BEIJING, March 9 (Reuter) - The six-year-old boy named by China as the reincarnation of Tibet's second-holiest monk performed his first religious duty on Saturday, the eve of an emotive anniversary of a Tibetan uprising against Chinese rule.

The boy, Gyaincain Norbu, named last year as the 11th Panchen Lama, "received religious homage paid by the mother of the 10th Panchen Lama, as well as senior lamas, living buddhas of the Tibetan Buddhism, and a great number of believers," China's official Xinhua news agency said.

"The 11th Panchen Lama arrived at the Xihuang Monastery amid deafening sounds of religious trumpets and drums. The lamas also burned joss sticks and chanted Buddhist scriptures to welcome him," it said.

The colourful ceremony in Beijing took place on the eve of the 37th anniversary of an abortive Tibetan uprising against China, which annexed Tibet in 1950.

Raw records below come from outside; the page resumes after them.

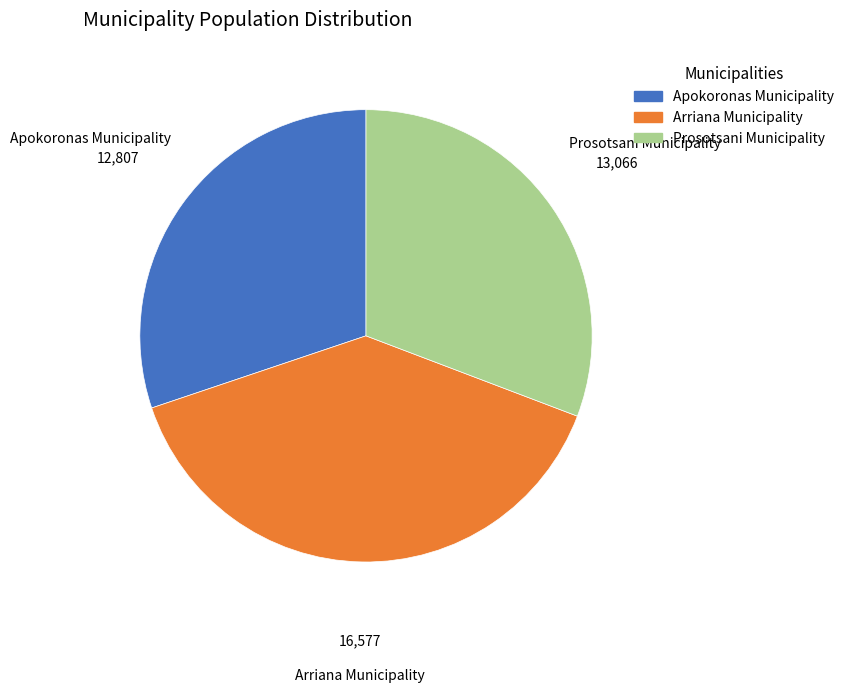

Rank the categories by value from lowest to highest.

Apokoronas Municipality, Prosotsani Municipality, Arriana Municipality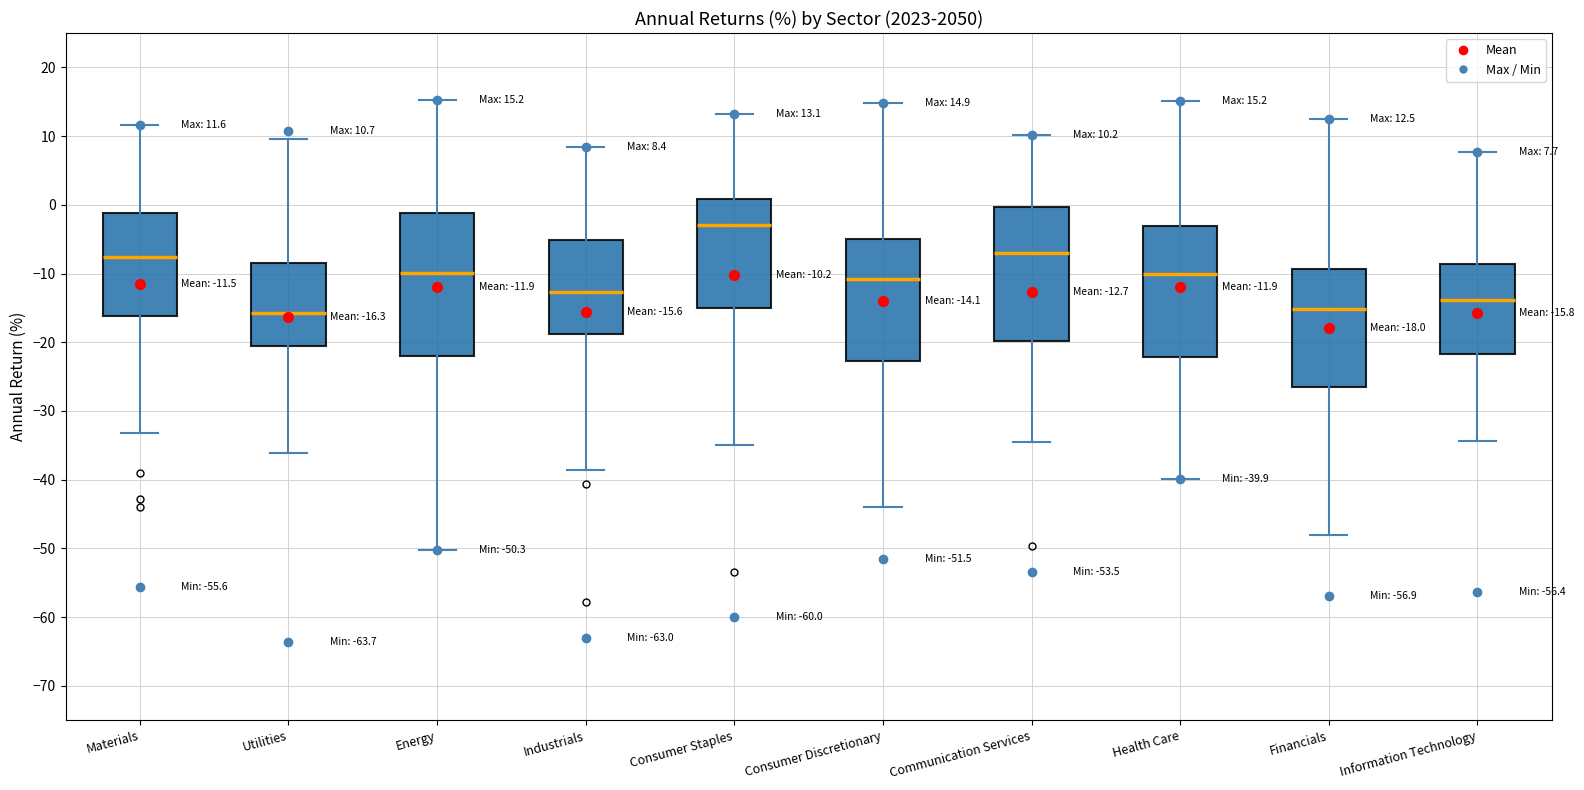

Comparing the boxes themselves (not the whiskers), which one is the tallest?

Energy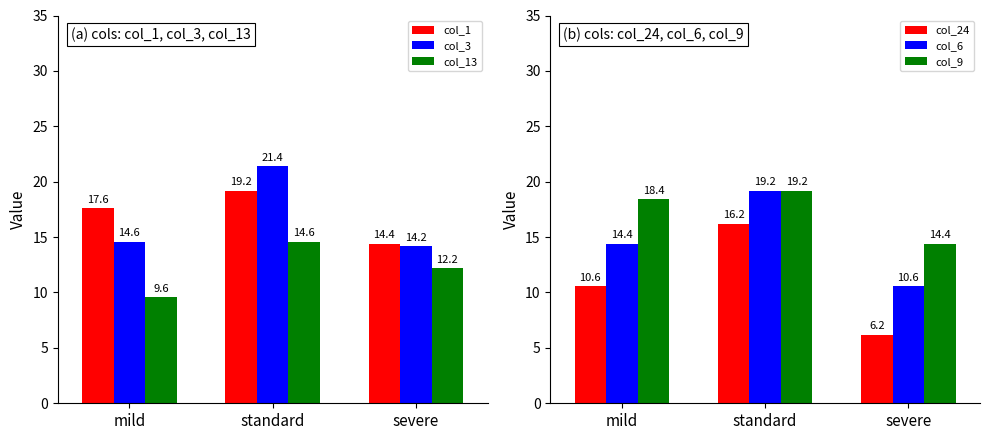

What is the difference between the maximum and minimum values in the col_24 series?

10.0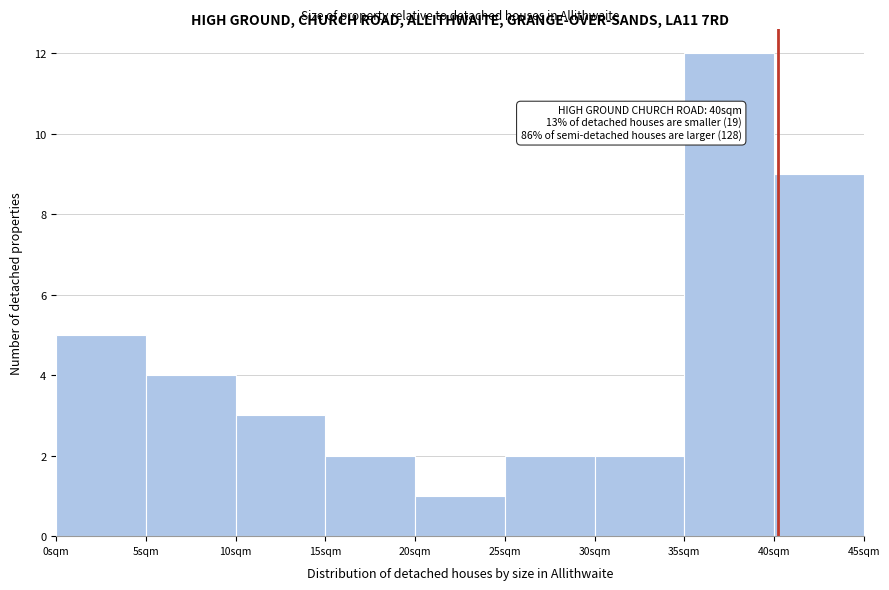

Which range on the x-axis has the tallest bar?

35 to 40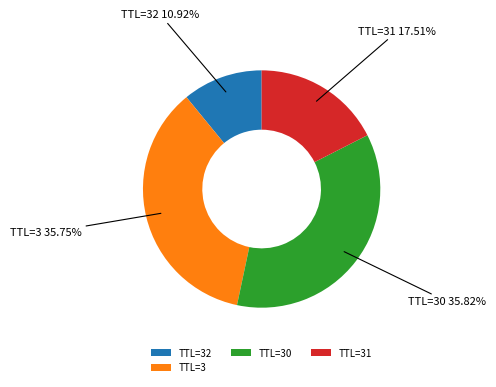

Do TTL=3 and TTL=31 together represent more than half of the pie?

Yes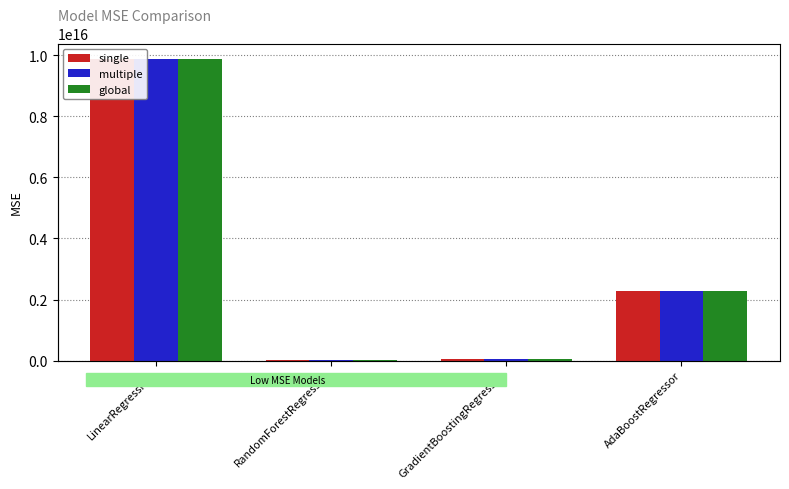

Does the chart contain stacked bars?

No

The anniversary of the 1959 uprising has since 1987 been marked by often violent pro-independence protests in China's Tibet Autonomous Region, and China has jailed many monks and nuns who have spearheaded the independence movement.

The Dalai Lama, Tibet's exiled god-king and the 1989 Nobel Peace Prize winner, marked the key date with praise for Taiwan's democratisation - under fire from Chinese war games - and prayers for a peaceful transition to democracy in China.

"As a human being, it is my sincere desire that our Chinese brothers and sisters enjoy freedom, democracy, prosperity and stability," he said adding that as a Buddhist monk, he hoped for peaceful change in China.

Beijing's policies toward Tibet and other regions was hardening, he said in a statement from Dharamsala, the northern Indian town where he has lived among some 100,000 Tibetan refugees he since fled Chinese rule in 1959.

"This is reflected in an increasingly aggressive posture towards the peoples of Taiwan and Hong Kong and intensified repression in Tibet," he said.

The young Panchen Lama was identified as the recipient of the spirit of the 10th Panchen Lama, who died in 1989, in a ceremony presided over by the Communist Party in December.

The enthronement by atheist China provoked controversy because it superseded the announcement of a different reincarnation by the Dalai Lama, whose calls for greater Tibetan autonomy Beijing condemns as attempts to split China.

State media heaped abuse this week on the Dalai Lama, calling him "a political exile who works to split the motherland under the cloak of religion."

Senior Tibet government officials on Friday said Beijing's anointed Panchen Lama had won the approval of Tibetan clergy and was contributing to stability in his homeland.

"Both clergy and laypersons in Tibet are satisfied with the reincarnation," said Raidi, chairman of the standing committee of parliament in the Tibet Autonomous Region.

"Tibet enjoys social stability and economic development and Tibetan people are content with their work and life" -- thanks in part to the smooth reincarnation arranged by China, he said.